A data migration project: transforming multiple separate datasets of legacy media into an organised collection for archival purposes.

Adobe Flash media archival project

Representation of before and after data migration

From the early 2000s to late 2010s, Adobe Flash was a popular software platform used by web developers to create multimedia and interactive content. In 2020, support for Adobe Flash was discontinued and the ‘SWF’ format used by Adobe Flash programs became defunct. As a result, much of the content created during this era is inaccessible to consumers. This created an opportunity for a project to migrate this data to a format that is universally supported by modern computers and preserve an important part of internet history.

Using the now-defunct popular online game platform Club Penguin as an example, I set about constructing an archive of the platform’s library of music. The platform’s audio tracks were contained in Adobe Flash ‘SWF’ files, and the discontinuation of support for Adobe Flash resulted in the inability to access or play music stored in this codec.

Multiple community-run websites maintained datasets throughout the life of the platform, recording metadata about each music track released by the platform, and a copy of the SWF containing the audio. However, these datasets were maintained independently of each other, and each have data quality issues, such as missing tracks, duplicate tracks, or different titles for the same track.

Screenshot of the initial separate datasets with inconsistencies (Excerpt)

These datasets were web scraped, joined together, and ordered by ID in a CSV file. A Python script was written to bulk download the associated SWFs grouped by ID.

Table of tracks joined and ordered by ID (Excerpt) Table of tracks grouped by ID (Excerpt)

Local archive of SWF files grouped by ID (Excerpt)

While some tracks were identical across datasets, some tracks featured multiple versions due to IDs being reused when certain tracks were replaced throughout the life of the platform.

Multiple versions of a track sharing the same ID (Excerpt)

Multiple versions of a track sharing the same ID (Excerpt)

Additionally, some tracks were unnamed in either dataset, or had multiple names when the datasets were combined.

Multiple instances of a single track, with one lacking a name (Excerpt)

To remove unnecessary duplicate files, a script was written to compare the hashes of all files, record the aliases of tracks, and retain only one copy of a unique file. The result was a JSON dataset of all unique tracks accompanied by their respective title(s) and track ID(s).

A JSON file including the hashes and aliases of tracks

A Python script was written to carry out OS commands and utilise the following external tools via the command line.

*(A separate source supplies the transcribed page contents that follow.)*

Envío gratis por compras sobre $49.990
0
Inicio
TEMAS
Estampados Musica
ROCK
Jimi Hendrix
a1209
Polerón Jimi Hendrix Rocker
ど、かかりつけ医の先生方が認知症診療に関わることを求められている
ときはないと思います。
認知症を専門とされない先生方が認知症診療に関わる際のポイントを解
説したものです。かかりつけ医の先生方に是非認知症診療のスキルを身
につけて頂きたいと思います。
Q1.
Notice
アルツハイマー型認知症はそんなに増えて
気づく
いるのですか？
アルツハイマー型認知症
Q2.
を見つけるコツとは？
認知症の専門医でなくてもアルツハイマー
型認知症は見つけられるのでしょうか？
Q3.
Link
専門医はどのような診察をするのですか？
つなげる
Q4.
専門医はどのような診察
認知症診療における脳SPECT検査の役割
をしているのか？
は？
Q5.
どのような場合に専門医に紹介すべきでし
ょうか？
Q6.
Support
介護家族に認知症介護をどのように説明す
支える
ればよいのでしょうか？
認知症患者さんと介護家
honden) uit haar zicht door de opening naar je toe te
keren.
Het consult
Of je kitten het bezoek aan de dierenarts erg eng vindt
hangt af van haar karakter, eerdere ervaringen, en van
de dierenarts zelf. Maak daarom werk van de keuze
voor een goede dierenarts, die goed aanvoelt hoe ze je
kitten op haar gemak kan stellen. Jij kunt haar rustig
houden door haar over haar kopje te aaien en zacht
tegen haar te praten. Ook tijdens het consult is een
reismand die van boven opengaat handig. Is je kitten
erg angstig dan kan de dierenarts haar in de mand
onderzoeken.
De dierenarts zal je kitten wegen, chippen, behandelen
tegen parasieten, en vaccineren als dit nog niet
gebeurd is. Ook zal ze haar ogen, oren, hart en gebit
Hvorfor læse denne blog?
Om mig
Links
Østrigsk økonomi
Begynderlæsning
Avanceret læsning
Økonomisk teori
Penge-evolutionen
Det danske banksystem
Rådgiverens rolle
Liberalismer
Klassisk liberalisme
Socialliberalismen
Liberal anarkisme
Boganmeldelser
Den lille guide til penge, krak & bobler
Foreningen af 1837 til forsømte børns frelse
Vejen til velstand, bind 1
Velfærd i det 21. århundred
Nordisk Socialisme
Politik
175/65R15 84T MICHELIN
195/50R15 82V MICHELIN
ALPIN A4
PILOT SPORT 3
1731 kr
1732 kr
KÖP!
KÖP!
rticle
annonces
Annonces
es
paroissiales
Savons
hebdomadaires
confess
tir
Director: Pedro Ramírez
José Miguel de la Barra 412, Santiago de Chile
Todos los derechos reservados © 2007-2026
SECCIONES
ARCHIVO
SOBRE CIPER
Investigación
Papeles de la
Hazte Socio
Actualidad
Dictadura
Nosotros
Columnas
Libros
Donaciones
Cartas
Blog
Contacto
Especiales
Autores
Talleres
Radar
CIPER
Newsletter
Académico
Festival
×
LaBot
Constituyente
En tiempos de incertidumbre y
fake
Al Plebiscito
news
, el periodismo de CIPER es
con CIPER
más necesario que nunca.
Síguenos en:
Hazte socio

JPEXS FFDec was used to extract the audio streams of every SWF file. Due to how the SWF codec is designed, some music tracks are split into multiple audio streams. FFmpeg was used to concatenate the separate audio streams into a single MP3 file.

A single SWF file consisting of multiple audio streams [JPEXS FFDec GUI]

A single SWF file consisting of multiple audio streams [JPEXS FFDec GUI]

A single track split into multiple audio segments

A collection of unique music tracks, after duplicate files are removed and separated audio segments are concatenated (Excerpt)

JSON dataset of the collection of unique music tracks (Excerpt)

A third dataset containing information on the usage of each track was restructured into JSON. Each ‘party’ has a list of tracks used. Using the track ID, the respective audio file can be retrieved.

Final datasets: tracks and parties (Excerpts)

Summary

This project involved web scraping and merging incomplete datasets, and data cleaning, to produce a complete dataset of information about music tracks used by an online platform. Through writing scripts in Python and batch, utilising JPEXS FFDec and ffmpeg, an archive of Adobe Flash ‘SWF’ files was transformed into a catalogued collection of MP3s and metadata.